▶ _EXERCISE_
Span requested from the data below: the line with "Frontiers in Genetics |" through the line with "indicate the number", both included. Give only these lines again, exactly, and leave every picture out.
START EXCERPTED RECORDS
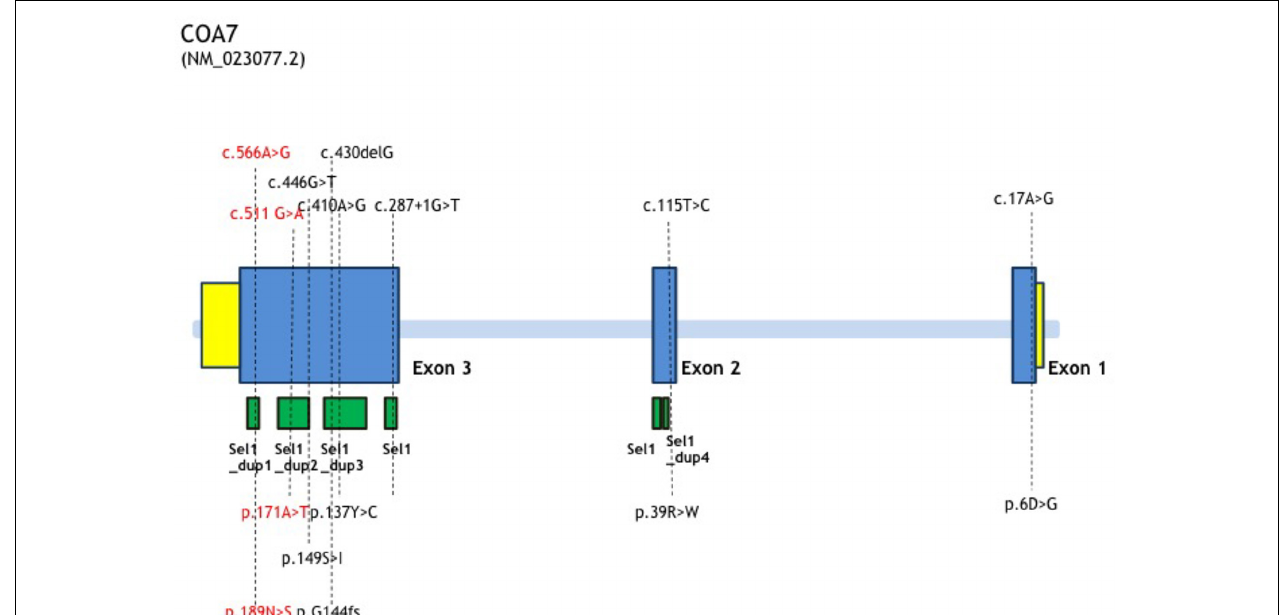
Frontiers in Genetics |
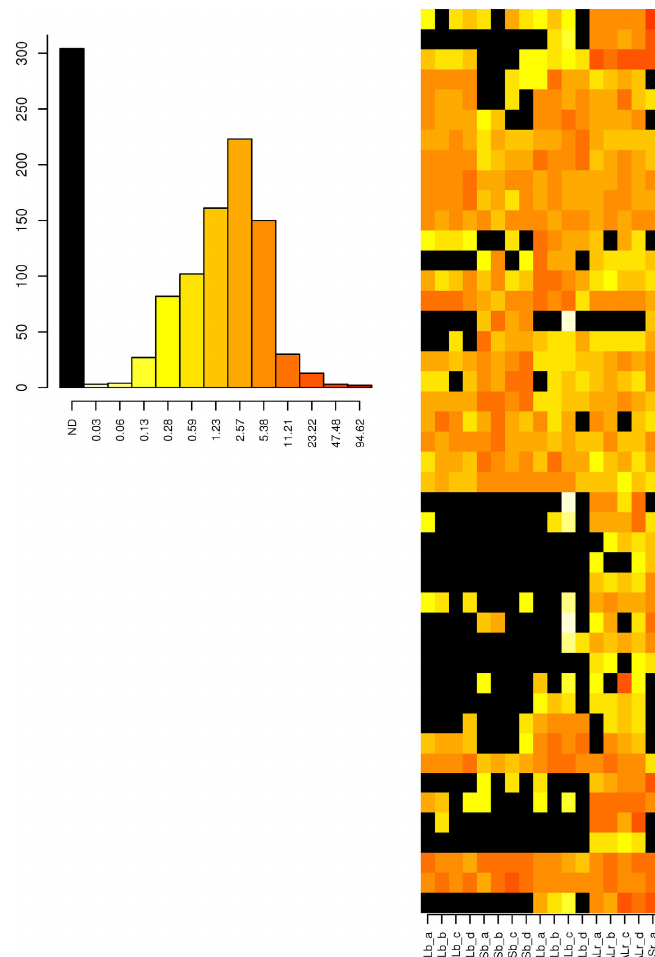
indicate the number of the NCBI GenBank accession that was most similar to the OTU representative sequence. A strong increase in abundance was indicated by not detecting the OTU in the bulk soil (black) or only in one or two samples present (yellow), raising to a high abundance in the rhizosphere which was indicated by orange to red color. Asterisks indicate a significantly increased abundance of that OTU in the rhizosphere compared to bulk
END EXCERPTED RECORDS
START EXCERPTED RECORDS
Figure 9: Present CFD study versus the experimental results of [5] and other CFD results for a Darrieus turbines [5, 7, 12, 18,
END EXCERPTED RECORDS
▶ _ANSWER TO THE EXERCISE_
Frontiers in Genetics |
indicate the number of the NCBI GenBank accession that was most similar to the OTU representative sequence. A strong increase in abundance was indicated by not detecting the OTU in the bulk soil (black) or only in one or two samples present (yellow), raising to a high abundance in the rhizosphere which was indicated by orange to red color. Asterisks indicate a significantly increased abundance of that OTU in the rhizosphere compared to bulk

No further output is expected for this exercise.